Thanks MelindaK. I think I understand the delegation workaround. I guess what I ultimately need to discover for my company is how feasible or advisable it is to use SharePoint lists as a datasource (as oppoed to the more expensive Dynamics 365, say). A judgement call I imagine (based on the ultimate size--number of rows--of the planned data tables), but to what extent do the number of COLUMNS/FIELDS also contribute to the inevitable degradation of perfomance? Are there recommended upper limits (on rows and columns) beyond which SP becomes obviously impractical as a datasource for PowerApps?

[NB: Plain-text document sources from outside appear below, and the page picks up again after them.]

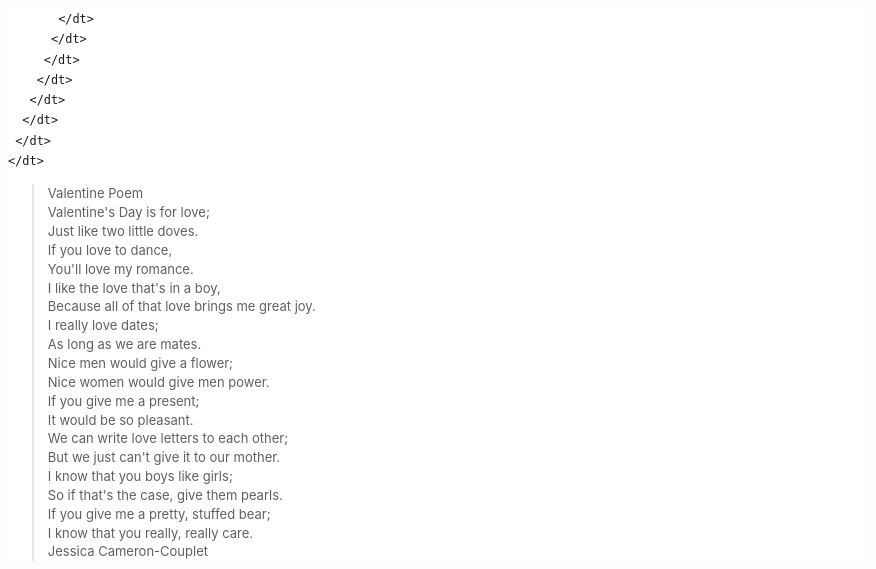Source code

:            </dt>
          </dt>
         </dt>
        </dt>
       </dt>
      </dt>
     </dt>
    </dt>
   </font>
  </dl>
 </blockquote>
<blockquote>
  <dl>
   <font size="-1">
    <dt>
     Valentine Poem
     <dt>
      <dt>
       Valentine's Day is for love;
       <dt>
        Just like two little doves.
        <dt>
         <dt>
          If you love to dance,
          <dt>
           You'll love my romance.
           <dt>
            <dt>
             I like the love that's in a boy,
             <dt>
              Because all of that love brings me great joy.
              <dt>
               <dt>
                I really love dates;
                <dt>
                 As long as we are mates.
                 <dt>
                  <dt>
                   Nice men would give a flower;
                   <dt>
                    Nice women would give men power.
                    <dt>
                     <dt>
                      If you give me a present;
                      <dt>
                       It would be so pleasant.
                       <dt>
                        <dt>
                         We can write love letters to each other;
                         <dt>
                          But we just can't give it to our mother.
                          <dt>
                           <dt>
                            I know that you boys like girls;
                            <dt>
                             So if that's the case, give them pearls.
                             <dt>
                              <dt>
                               If you give me a pretty, stuffed bear;
                               <dt>
                                I know that you really, really care.
                                <dt>
                                 <dt>
                                  Jessica Cameron-Couplet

I'm not sure how PowerApps actually gets the data from SharePoint Online, but i suspect that somewhere behind the scenes a CAML query must be involved in order to fetch records. Where I am, we have SharePoint lists and libraries with >100,000 items, so long as queries are made on Indexed columns, and the query returns less than 5000 items at a time (limit set by Microsoft) I have witnessed pretty minimal performance degradation.
Taking into account this, I would think that so long as your query falls within the boundaries set by PowerApps you wouldn't experience performance issues. The biggest list I've worked with in SP from PowerApps so far has been about 700 items, and so far so good, when workarounds for delegation are implemented correctly.
The main limitations I have found with using SP as a datasource at the moment has been at the Powerapps end, with the 500 item limit and (even with delagation) the inability to filter on more complex fields (e.g. Person, Date). Workarounds (such as the one Mr. Dang has put together) are around, but it would be great if Microsoft can lift these limitations down the road to simplify the process.